** Start Entries supplied **
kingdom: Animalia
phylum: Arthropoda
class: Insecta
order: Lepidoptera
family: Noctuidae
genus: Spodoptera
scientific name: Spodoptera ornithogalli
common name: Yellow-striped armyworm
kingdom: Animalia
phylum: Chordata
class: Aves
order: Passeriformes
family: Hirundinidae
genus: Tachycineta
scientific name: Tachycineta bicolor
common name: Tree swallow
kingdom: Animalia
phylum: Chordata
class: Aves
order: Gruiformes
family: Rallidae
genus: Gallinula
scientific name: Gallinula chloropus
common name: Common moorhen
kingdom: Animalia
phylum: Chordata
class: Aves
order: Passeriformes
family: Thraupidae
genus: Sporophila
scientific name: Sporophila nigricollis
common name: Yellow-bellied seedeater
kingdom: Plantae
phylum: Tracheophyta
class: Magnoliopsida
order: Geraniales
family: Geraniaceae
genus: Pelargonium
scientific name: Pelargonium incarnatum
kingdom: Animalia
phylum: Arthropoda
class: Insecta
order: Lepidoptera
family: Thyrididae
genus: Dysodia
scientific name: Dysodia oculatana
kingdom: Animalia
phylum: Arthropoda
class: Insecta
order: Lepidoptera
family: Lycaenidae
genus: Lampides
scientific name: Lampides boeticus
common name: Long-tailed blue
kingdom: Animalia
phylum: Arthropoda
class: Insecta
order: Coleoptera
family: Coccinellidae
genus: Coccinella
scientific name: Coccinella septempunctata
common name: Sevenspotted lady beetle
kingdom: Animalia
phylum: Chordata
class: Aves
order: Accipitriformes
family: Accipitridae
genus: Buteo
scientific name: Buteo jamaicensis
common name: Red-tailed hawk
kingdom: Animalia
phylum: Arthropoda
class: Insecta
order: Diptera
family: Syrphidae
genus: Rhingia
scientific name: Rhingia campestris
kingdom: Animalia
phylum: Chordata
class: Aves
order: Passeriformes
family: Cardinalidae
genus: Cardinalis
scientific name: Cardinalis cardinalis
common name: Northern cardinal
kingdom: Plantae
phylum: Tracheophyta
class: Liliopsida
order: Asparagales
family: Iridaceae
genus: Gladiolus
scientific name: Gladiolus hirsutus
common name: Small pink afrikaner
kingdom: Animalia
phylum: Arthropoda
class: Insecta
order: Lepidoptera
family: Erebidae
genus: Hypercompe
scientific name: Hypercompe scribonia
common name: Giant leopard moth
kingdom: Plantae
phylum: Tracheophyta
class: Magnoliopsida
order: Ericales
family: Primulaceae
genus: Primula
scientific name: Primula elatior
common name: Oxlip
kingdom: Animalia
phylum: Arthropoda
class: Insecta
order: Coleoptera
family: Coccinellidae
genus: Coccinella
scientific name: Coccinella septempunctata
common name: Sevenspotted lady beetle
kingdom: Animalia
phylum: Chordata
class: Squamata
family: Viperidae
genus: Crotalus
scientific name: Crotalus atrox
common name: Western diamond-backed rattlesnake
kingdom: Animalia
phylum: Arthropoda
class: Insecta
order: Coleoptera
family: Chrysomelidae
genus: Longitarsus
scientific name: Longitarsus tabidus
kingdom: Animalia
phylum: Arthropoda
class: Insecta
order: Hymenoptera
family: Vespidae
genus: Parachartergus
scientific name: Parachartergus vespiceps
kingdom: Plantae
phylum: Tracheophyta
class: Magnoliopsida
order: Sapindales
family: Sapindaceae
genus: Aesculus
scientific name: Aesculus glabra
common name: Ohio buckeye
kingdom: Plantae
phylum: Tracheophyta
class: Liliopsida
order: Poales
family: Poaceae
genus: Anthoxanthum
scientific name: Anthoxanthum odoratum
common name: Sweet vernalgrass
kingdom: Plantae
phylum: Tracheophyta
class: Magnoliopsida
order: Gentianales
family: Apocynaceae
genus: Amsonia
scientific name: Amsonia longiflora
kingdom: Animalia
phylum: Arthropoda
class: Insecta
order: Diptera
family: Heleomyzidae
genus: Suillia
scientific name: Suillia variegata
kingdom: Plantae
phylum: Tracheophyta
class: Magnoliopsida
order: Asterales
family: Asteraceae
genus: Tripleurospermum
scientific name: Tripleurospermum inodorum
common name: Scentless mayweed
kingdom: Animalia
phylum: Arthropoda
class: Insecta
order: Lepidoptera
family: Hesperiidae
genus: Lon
** End Entries supplied **
Exercise details: Copy the lines of the items above word for word, starting at the line that contains "family: Cardinalidae" and ending after the line that contains "genus: Parachartergus".

Worked answer:
family: Cardinalidae
genus: Cardinalis
scientific name: Cardinalis cardinalis
common name: Northern cardinal
kingdom: Plantae
phylum: Tracheophyta
class: Liliopsida
order: Asparagales
family: Iridaceae
genus: Gladiolus
scientific name: Gladiolus hirsutus
common name: Small pink afrikaner
kingdom: Animalia
phylum: Arthropoda
class: Insecta
order: Lepidoptera
family: Erebidae
genus: Hypercompe
scientific name: Hypercompe scribonia
common name: Giant leopard moth
kingdom: Plantae
phylum: Tracheophyta
class: Magnoliopsida
order: Ericales
family: Primulaceae
genus: Primula
scientific name: Primula elatior
common name: Oxlip
kingdom: Animalia
phylum: Arthropoda
class: Insecta
order: Coleoptera
family: Coccinellidae
genus: Coccinella
scientific name: Coccinella septempunctata
common name: Sevenspotted lady beetle
kingdom: Animalia
phylum: Chordata
class: Squamata
family: Viperidae
genus: Crotalus
scientific name: Crotalus atrox
common name: Western diamond-backed rattlesnake
kingdom: Animalia
phylum: Arthropoda
class: Insecta
order: Coleoptera
family: Chrysomelidae
genus: Longitarsus
scientific name: Longitarsus tabidus
kingdom: Animalia
phylum: Arthropoda
class: Insecta
order: Hymenoptera
family: Vespidae
genus: Parachartergus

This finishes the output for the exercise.